# mit Visual Basic in Outlook Kalender Termin anlegen



## oernilein (25. Mai 2004)

Hallo, 

als Newbee in Sachen Visual Basic, habe ich ein Programm geschrieben, welches eine Terminplanung enthält. Ich möchte nun, beim anlegen eines Termins diesen so speichern, dass er beim Aufruf von Outlook dort ebenfalls drin steht. 

Sodaß ich nicht extra in Outlook diesen Termin erneut eintragen muss. 
Gibt es so eine Möglichkeit? Wenn ja wäre ich für ein paar  Tipps und einen Lösungsansatz sehr, sehr dankbar.


----------



## simonef (24. Juni 2004)

Hallo oernilein,

Als Verweis die MicrosoftOffice Library einbinden.
Dann zum Testen das als Form_Load

Private Sub Form_Load()
Dim ooutlook As New Outlook.Application
Dim termin As Outlook.AppointmentItem
Set termin = ooutlook.CreateItem(olAppointmentItem)

termin.ReminderSet = True
termin.AllDayEvent = True
termin.Body = "Ein Termin"
termin.Duration = 20
termin.Start = #12/31/1992 12:00:00 PM#      'Je nach Ländereinstellung
termin.Subject = "Test"

**Übungsmaterial**
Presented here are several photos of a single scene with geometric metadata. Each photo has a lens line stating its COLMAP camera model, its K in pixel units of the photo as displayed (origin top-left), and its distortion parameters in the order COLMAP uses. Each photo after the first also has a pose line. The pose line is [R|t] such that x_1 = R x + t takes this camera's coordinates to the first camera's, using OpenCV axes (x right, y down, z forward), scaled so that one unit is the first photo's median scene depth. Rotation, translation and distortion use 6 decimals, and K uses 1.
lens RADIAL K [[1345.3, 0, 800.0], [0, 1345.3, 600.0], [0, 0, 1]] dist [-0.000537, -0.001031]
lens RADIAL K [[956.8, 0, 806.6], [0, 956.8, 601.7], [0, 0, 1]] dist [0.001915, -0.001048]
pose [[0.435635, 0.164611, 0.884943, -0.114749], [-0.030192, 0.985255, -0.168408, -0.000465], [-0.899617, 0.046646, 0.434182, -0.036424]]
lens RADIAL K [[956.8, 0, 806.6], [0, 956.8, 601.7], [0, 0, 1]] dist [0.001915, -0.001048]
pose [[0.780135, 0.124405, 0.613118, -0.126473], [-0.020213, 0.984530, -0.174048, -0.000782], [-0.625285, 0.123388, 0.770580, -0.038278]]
==
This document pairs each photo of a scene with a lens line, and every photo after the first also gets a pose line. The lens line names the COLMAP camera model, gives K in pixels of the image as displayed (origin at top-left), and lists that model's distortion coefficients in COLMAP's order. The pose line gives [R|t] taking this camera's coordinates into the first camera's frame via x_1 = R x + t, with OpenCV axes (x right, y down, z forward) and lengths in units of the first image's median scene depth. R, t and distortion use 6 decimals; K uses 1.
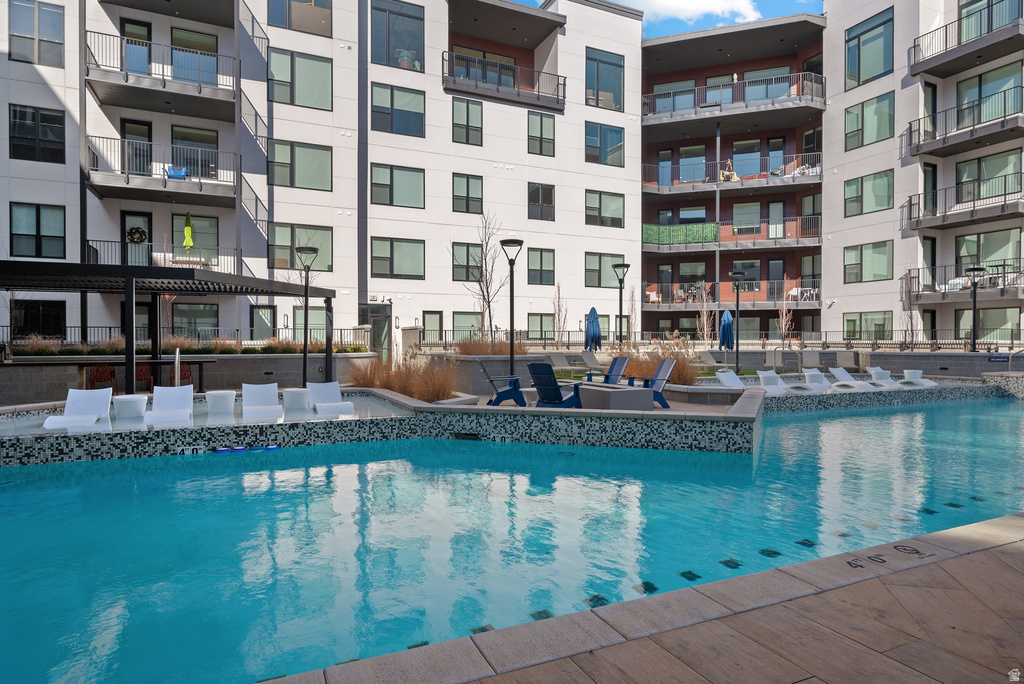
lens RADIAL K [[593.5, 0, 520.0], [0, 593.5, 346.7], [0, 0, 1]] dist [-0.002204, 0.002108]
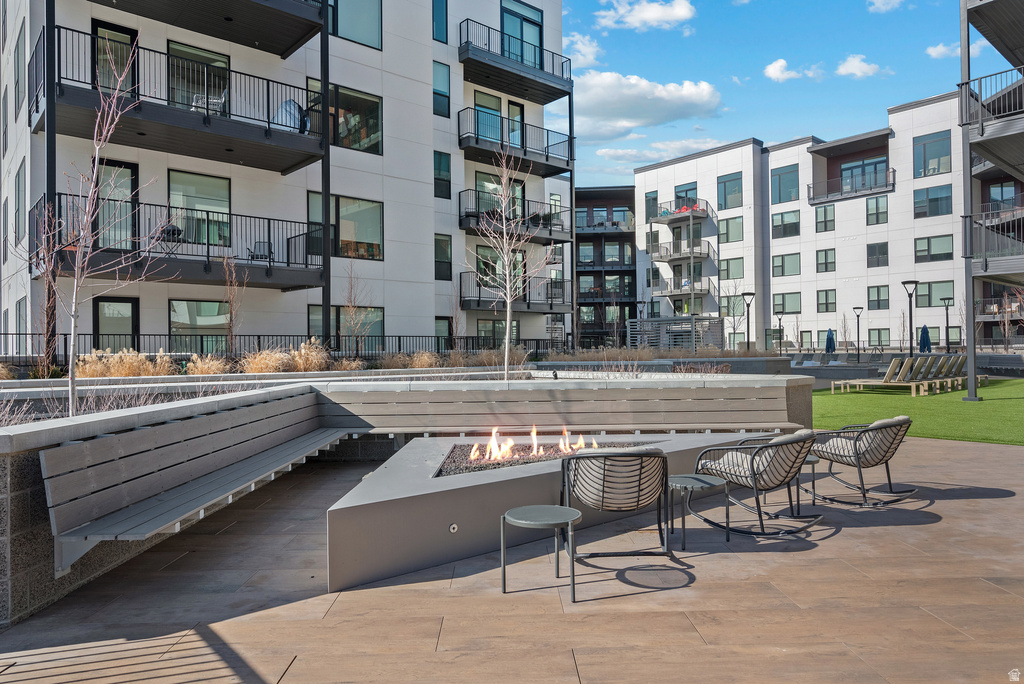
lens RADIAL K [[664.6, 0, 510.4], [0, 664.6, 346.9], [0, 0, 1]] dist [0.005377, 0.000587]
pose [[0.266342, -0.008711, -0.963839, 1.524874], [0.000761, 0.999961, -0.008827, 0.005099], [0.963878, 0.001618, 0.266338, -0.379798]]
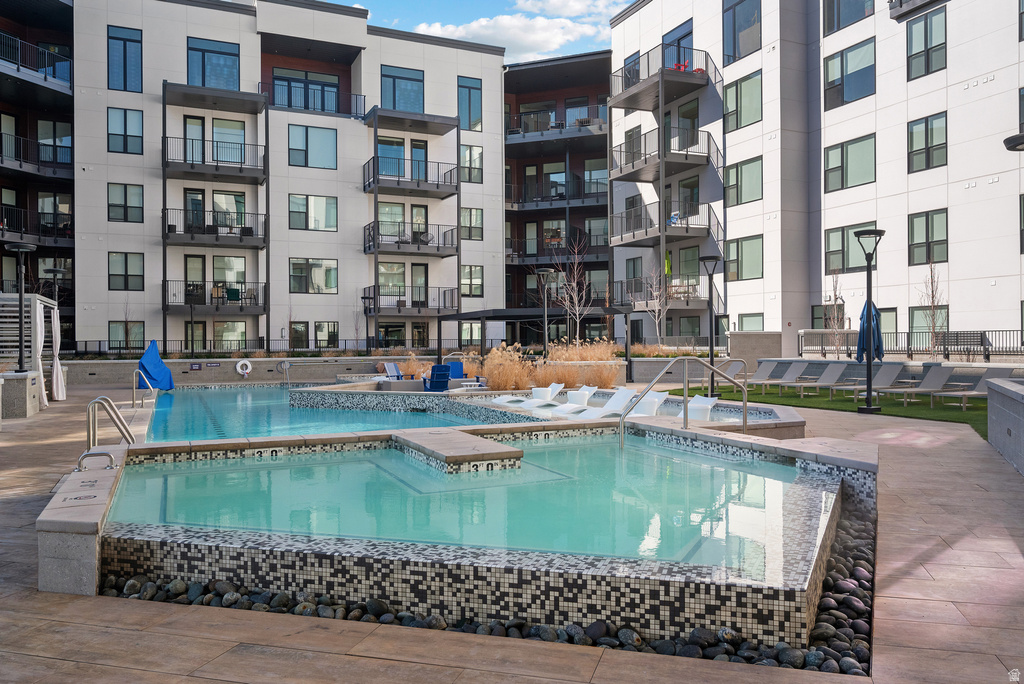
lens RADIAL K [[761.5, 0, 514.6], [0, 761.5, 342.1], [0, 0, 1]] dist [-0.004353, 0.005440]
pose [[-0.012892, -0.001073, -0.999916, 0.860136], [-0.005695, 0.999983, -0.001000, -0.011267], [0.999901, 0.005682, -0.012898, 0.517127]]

**Aufgaben**
1: Beantworte bitte diese Fragen zum Forumsthread über das Anlegen von Outlook-Terminen:
(a) An welchem Datum schrieb oernilein seinen Beitrag?
(b) Was soll laut simonef als Verweis eingebunden werden?
(c) Welcher Wert wird im Code termin.Subject zugewiesen?
2: Schreibe aus den Datensätzen den Abschnitt von der Zeile mit „Presented here are“ bis zur Zeile mit „0.123388, 0.770580, -0.038278]]“ wortgetreu ab, beide Zeilen eingeschlossen.
Der Forumsthread und die Datensätze stammen aus unterschiedlichen Quellen.

**Lösungen je Aufgabe**
1:
(a) Am 25. Mai 2004.
(b) Die MicrosoftOffice Library.
(c) "Test"

2:
Presented here are several photos of a single scene with geometric metadata. Each photo has a lens line stating its COLMAP camera model, its K in pixel units of the photo as displayed (origin top-left), and its distortion parameters in the order COLMAP uses. Each photo after the first also has a pose line. The pose line is [R|t] such that x_1 = R x + t takes this camera's coordinates to the first camera's, using OpenCV axes (x right, y down, z forward), scaled so that one unit is the first photo's median scene depth. Rotation, translation and distortion use 6 decimals, and K uses 1.
lens RADIAL K [[1345.3, 0, 800.0], [0, 1345.3, 600.0], [0, 0, 1]] dist [-0.000537, -0.001031]
lens RADIAL K [[956.8, 0, 806.6], [0, 956.8, 601.7], [0, 0, 1]] dist [0.001915, -0.001048]
pose [[0.435635, 0.164611, 0.884943, -0.114749], [-0.030192, 0.985255, -0.168408, -0.000465], [-0.899617, 0.046646, 0.434182, -0.036424]]
lens RADIAL K [[956.8, 0, 806.6], [0, 956.8, 601.7], [0, 0, 1]] dist [0.001915, -0.001048]
pose [[0.780135, 0.124405, 0.613118, -0.126473], [-0.020213, 0.984530, -0.174048, -0.000782], [-0.625285, 0.123388, 0.770580, -0.038278]]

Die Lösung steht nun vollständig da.